図7-2に、野生型の部分配列(配列番号17)及び該部分配列に対応する改変パターンAの配列(配列番号18)および改変パターンBの配列(配列番号19)を示す。また、生後まもなくから恒常的な高血糖値を示したことから(
図7-3)、標的遺伝子の改変によって期待される表現型(疾患の発症)が認められた。
【0036】
(2)モザイク改変回避法
野生型マーモセットの自然交配胚の割球の核を移植した再構成胚(
図8A)は、仮親の子宮に移植後、146日に帝王切開により出生した。出生時体重は36.8g、子供は外貌上の異常は認められず(
図8B)、ドナー胚由来の親子鑑定結果が得られ(
図8C)、再構成胚の作出方法が確立された。GV(Germinal Vesicle)卵子またはIVM-IVF(in vitro maturation-in vivo maturation)卵子にモザイク改変を引き起こすことが既知であるc-kit遺伝子標的CRISPR/Cas9(Kumita W. et al., Scientific Reports, 2019)を注入した後、発生したそれらの胚の割球を分割してドナーとする。それらのドナーから再構成胚を作出して発生させた割球を調べることにより、ドナー由来の均質な胚が作出されていることを確認することができる(
図9)。目的とする遺伝子改変パターンを示した胚を仮親雌マーモセットの子宮へ移植する。この個体作出法により、出生子を獲得することができる。

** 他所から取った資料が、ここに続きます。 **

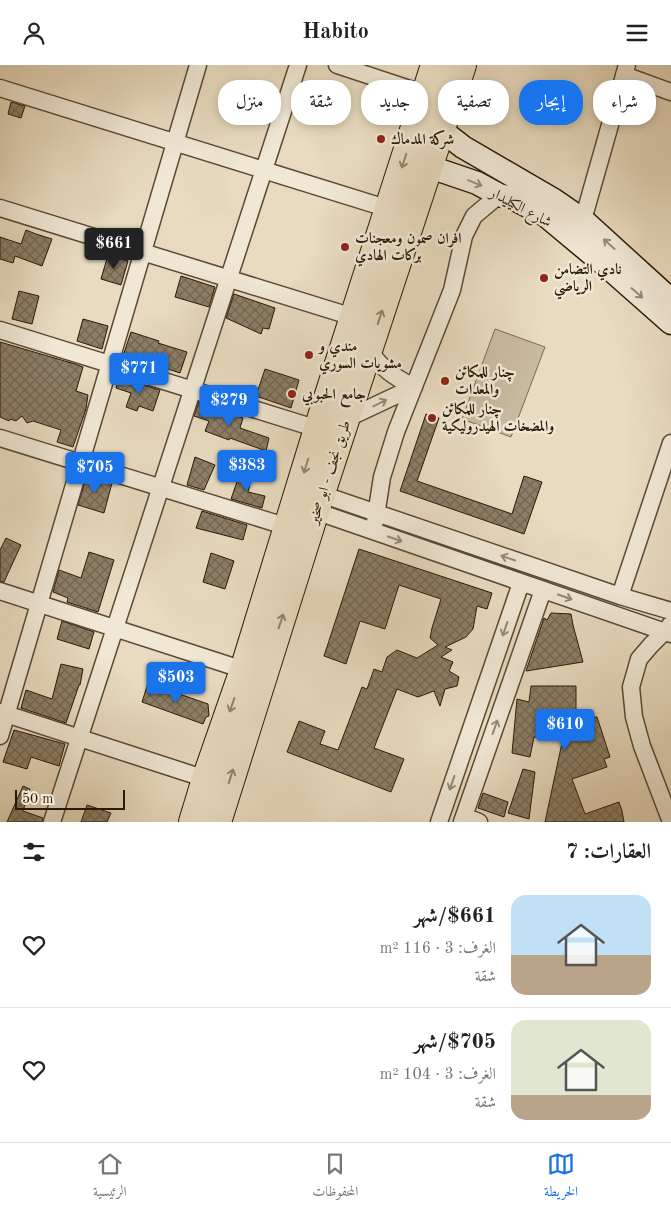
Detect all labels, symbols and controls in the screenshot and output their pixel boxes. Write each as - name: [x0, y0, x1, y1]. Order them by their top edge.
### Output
- icon: person: [20, 19, 48, 47]
- icon: menu: [623, 19, 651, 47]
- text: Habito: [302, 21, 369, 43]
- chip: منزل: [218, 80, 281, 125]
- chip: شقة: [291, 80, 351, 125]
- chip: جديد: [361, 80, 428, 125]
- chip: تصفية: [438, 80, 509, 125]
- chip: إيجار: [519, 80, 583, 125]
- chip: شراء: [593, 80, 656, 125]
- place label: شركة المدماك: [391, 130, 454, 150]
- marker: شركة المدماك: [375, 133, 387, 145]
- one-way arrow: [399, 153, 409, 169]
- one-way arrow: [467, 179, 482, 189]
- street label: شارع الكيليدار: [483, 184, 554, 234]
- pin: $661: [84, 227, 144, 270]
- place label: افران صمون ومعجنات بركات الهادي: [355, 231, 462, 267]
- text: $661: [95, 236, 133, 252]
- one-way arrow: [602, 238, 615, 250]
- marker: افران صمون ومعجنات بركات الهادي: [339, 241, 351, 253]
- place label: نادي التضامن الرياضي: [554, 262, 622, 300]
- marker: نادي التضامن الرياضي: [538, 272, 550, 284]
- one-way arrow: [631, 287, 644, 299]
- one-way arrow: [376, 309, 385, 325]
- place label: مندي و مشويات السوري: [317, 340, 402, 375]
- marker: مندي و مشويات السوري: [303, 349, 315, 361]
- pin: $771: [109, 353, 169, 395]
- text: $771: [120, 361, 158, 377]
- place label: چنار للمكائن والمعدات: [455, 363, 515, 398]
- marker: چنار للمكائن والمعدات: [439, 375, 451, 387]
- pin: $279: [199, 385, 259, 427]
- place label: جامع الحبوبي: [301, 387, 366, 408]
- marker: جامع الحبوبي: [286, 388, 298, 400]
- text: $279: [210, 393, 248, 409]
- one-way arrow: [372, 398, 387, 408]
- place label: چنار للمكائن والمضخات الهيدروليكية: [442, 400, 554, 435]
- marker: چنار للمكائن والمضخات الهيدروليكية: [426, 412, 438, 424]
- street label: طريق نجف - ابو صخير: [306, 419, 355, 529]
- pin: $383: [217, 449, 277, 492]
- pin: $705: [65, 451, 125, 494]
- text: $383: [228, 458, 266, 474]
- one-way arrow: [301, 458, 311, 474]
- text: $705: [76, 460, 114, 476]
- one-way arrow: [386, 535, 402, 544]
- one-way arrow: [501, 553, 517, 562]
- one-way arrow: [556, 593, 572, 603]
- one-way arrow: [276, 613, 286, 629]
- one-way arrow: [500, 621, 510, 637]
- pin: $503: [146, 661, 206, 704]
- text: $503: [157, 670, 195, 686]
- one-way arrow: [227, 696, 236, 712]
- pin: $610: [535, 709, 595, 751]
- text: $610: [546, 717, 584, 733]
- one-way arrow: [491, 719, 500, 735]
- one-way arrow: [227, 768, 237, 784]
- one-way arrow: [447, 775, 456, 790]
- scale bar: [15, 787, 125, 810]
- text: 50 m: [22, 792, 53, 806]
- icon: filters: [20, 838, 48, 866]
- text: العقارات: 7: [566, 842, 651, 863]
- text: $661/شهر: [414, 906, 496, 927]
- icon: home: [551, 915, 611, 975]
- icon: heart: [20, 931, 48, 959]
- text: الغرف: 3 · 116 m²: [380, 941, 496, 957]
- text: شقة: [475, 969, 496, 985]
- text: $705/شهر: [414, 1032, 496, 1053]
- icon: home: [551, 1040, 611, 1100]
- icon: heart: [20, 1056, 48, 1084]
- text: الغرف: 3 · 104 m²: [380, 1067, 496, 1083]
- text: شقة: [475, 1095, 496, 1111]
- tab: الرئيسية: [93, 1150, 127, 1205]
- tab: المحفوظات: [312, 1150, 358, 1205]
- tab: الخريطة: [544, 1150, 578, 1205]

出生したマーモセットの毛根細胞ゲノム由来サブクローンをシークエンス解析し、均質な遺伝子改変パターンが得られたことを確認することができる。
【0037】
3.考察
INS遺伝子を標的としたCRSPR/Cas9のマーモセット受精卵注入により、注入後発生した胚内で5つの標的遺伝子改変パターンが生じるモザイク改変を引き起こすことが明らかになったツールをもちいて、ツール注入後の発生胚の割球を分割して仮親へ移植することで、改変パターン数を3つにまで低減した個体を作出した。この結果により、本発明方法ではゲノム編集ツールを挿入した胚内で予想される標的遺伝子改変のパターン数を減らすことができ、出生個体でも、モザイク改変の割合を低減することが可能であることが明らかになった。また出生個体は期待する疾患の病態を生後1.5か月と早期に示したことから、本発明方法は出生個体の表現型発現に寄与したと考えられる。
【0038】
改変パターンを均質化した個体作出の手法においては、割球を核移植した胚が正常に妊娠、出生することが認められれば、標的遺伝子改変を均質化した個体の作出に有用であることが示される。その結果、モザイク改変胚の割球をドナーとして、再構築胚を作出して得られた割球および個体の均質化が確認され、遺伝子改変時に生じるモザイク改変の回避が可能であることが明らかになる。
【0039】
なお本発明は、piggyBacなどトランスポゾンシステムによる目的遺伝子挿入などゲノム編集技術以外の遺伝子改変ツールをもちいた個体作出でも適用可能である。またマーモセットに限らず、胚内の割球が分割可能なすべての動物種において、モザイク低減を可能とする有用な方法と考えられる。